Nuclear waste drums are unloaded underground at WIPP. Photo: Roy Neese/Salado Isolation Mining Contractors
DOGE plans to close a DOE field office in New Mexico responsible for managing the country's only permanent nuclear waste repository.
Why it matters: The office's supporters say staffing and office cuts could threaten safety and oversight at the Energy Department's Waste Isolation Pilot Plant (WIPP), which is seen as a rare success story in finding a home for the country's nuclear waste.
- Nuclear power has gained bipartisan support as a zero-carbon way to meet power demand from data centers, but political gridlock in Congress on waste siting remains a source of criticism.

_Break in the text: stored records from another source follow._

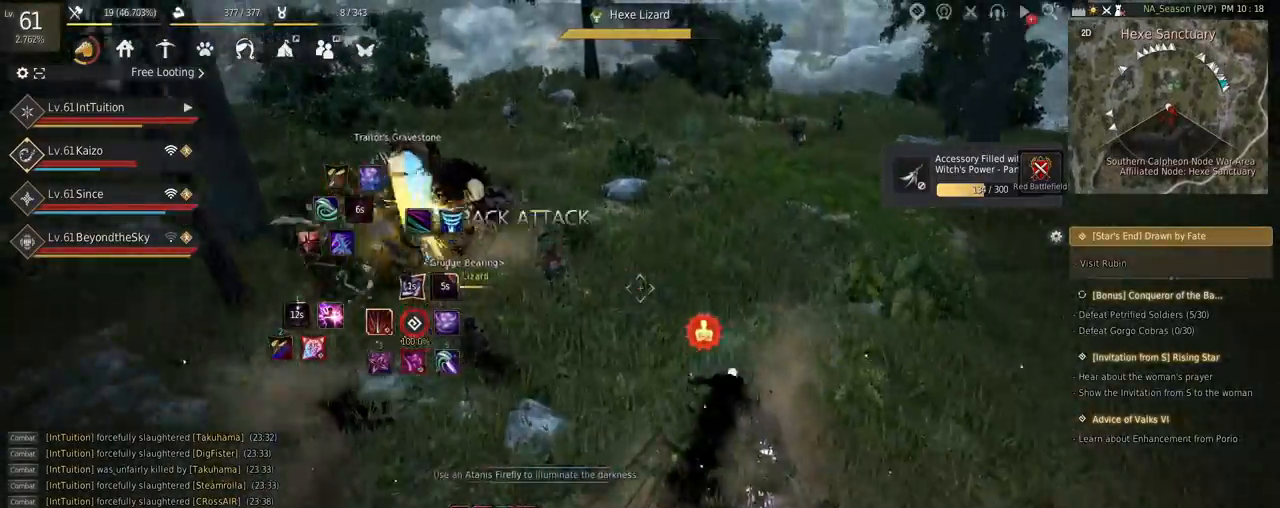
{"keys": ["e", "shift"], "mouse": [], "events": [[100, "f", "down"], [234, "f", "up"], [234, "w", "up"], [367, "shift", "down"], [450, "e", "down"]]}
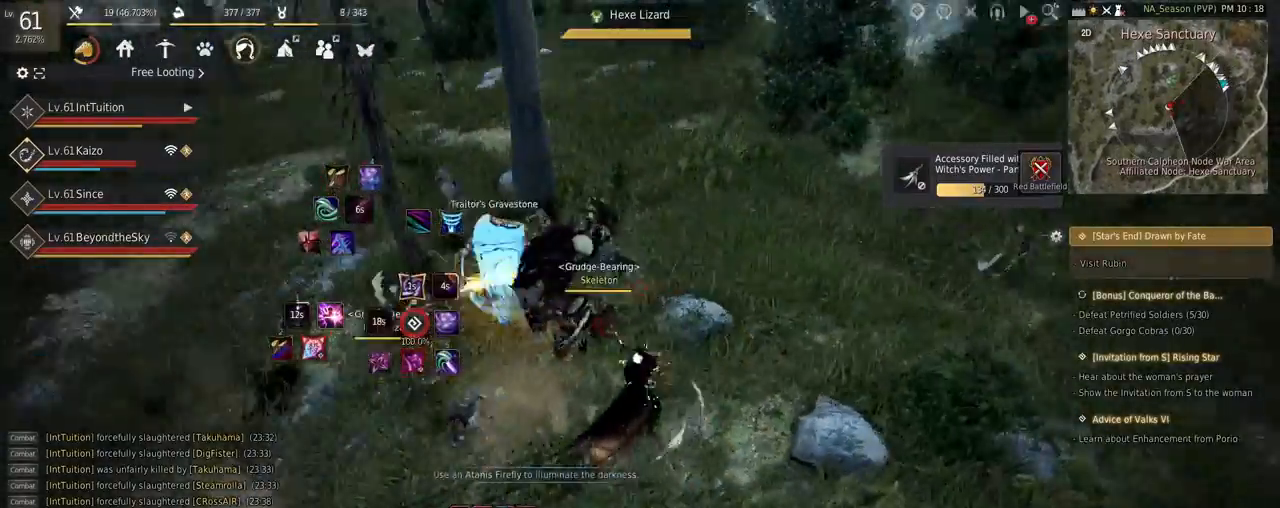
{"keys": [], "mouse": [], "events": [[84, "e", "up"], [167, "shift", "up"]]}
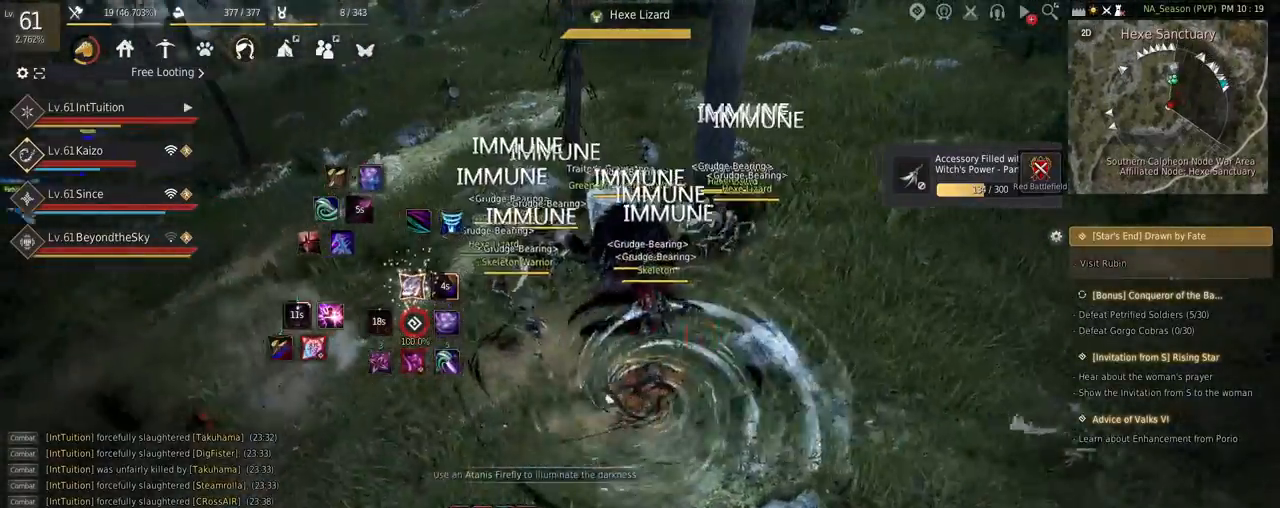
{"keys": [], "mouse": [], "events": []}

The big picture: Closing the 90,850-square-foot Skeen-Whitlock Building in Carlsbad would save $1.76 million, according to the DOGE website.

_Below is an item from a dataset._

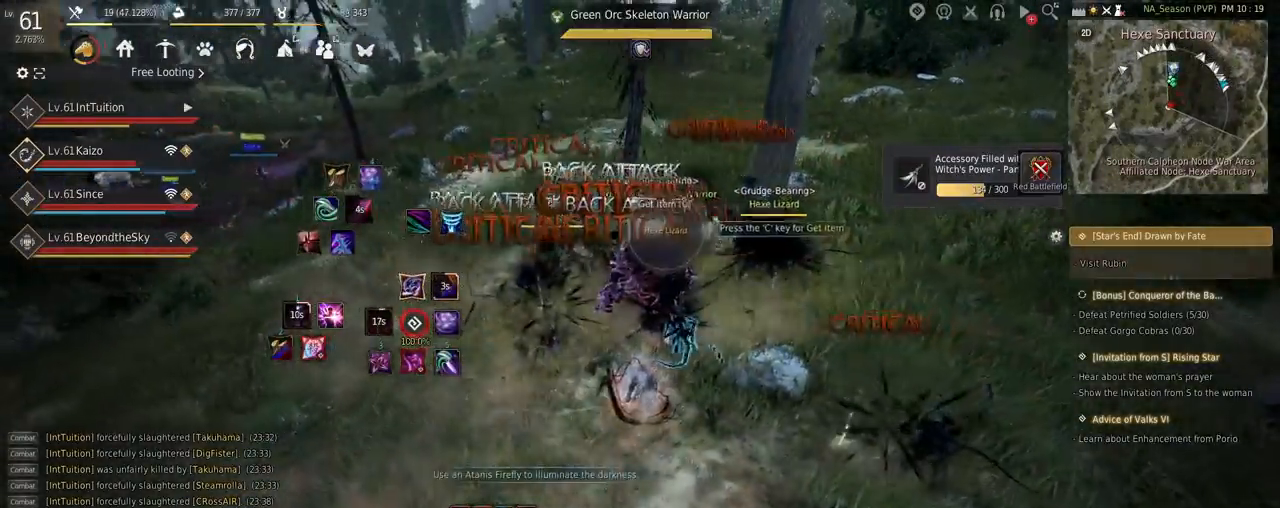
{"keys": ["s", "shift"], "mouse": [], "events": [[350, "shift", "down"], [367, "s", "down"]]}
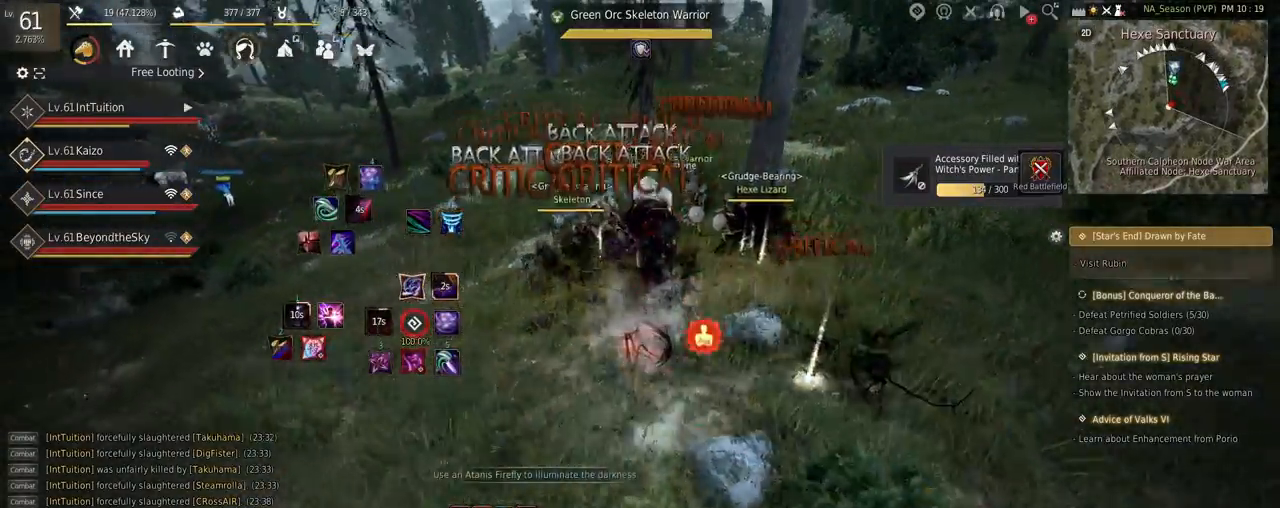
{"keys": [], "mouse": [], "events": [[34, "shift", "up"], [100, "space", "down"], [250, "space", "up"], [317, "s", "up"]]}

- The office supervises the burying of waste from Cold War–era nuclear weapons production.
- A contractor spokesperson for the field office referred questions to the DOE. Neither DOE nor DOGE immediately responded to requests for comment.
What they're saying: "It is deeply concerning," said a former DOE official who requested anonymity.

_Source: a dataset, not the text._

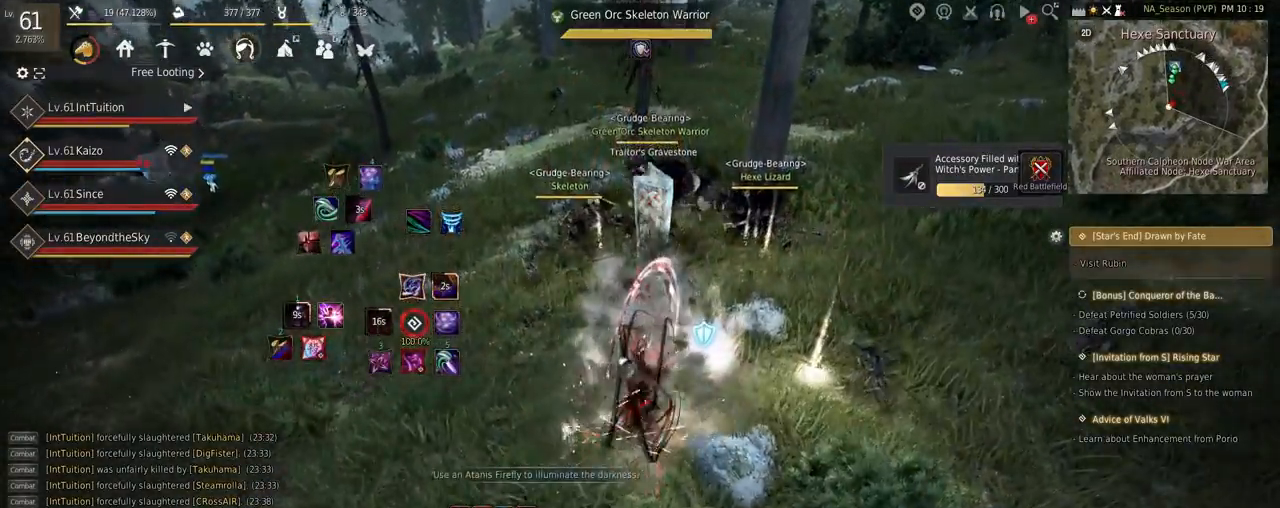
{"keys": ["s"], "mouse": [], "events": [[84, "shift", "down"], [117, "mouse_left", "down"], [250, "mouse_left", "up"], [250, "shift", "up"], [484, "s", "down"]]}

- The field office had lost 30% of its staff through layoffs and the voluntary buyout program, "which was a gut punch to them already," the person said.
- "On the one hand, I'm not surprised," said Don Hancock, director of the nuclear waste program at Albuquerque's Southwest Research and Information Center.
- "On the other hand, there will presumably be a lot of pushback from Carlsbad government and economic leaders that had long promoted having" the field office.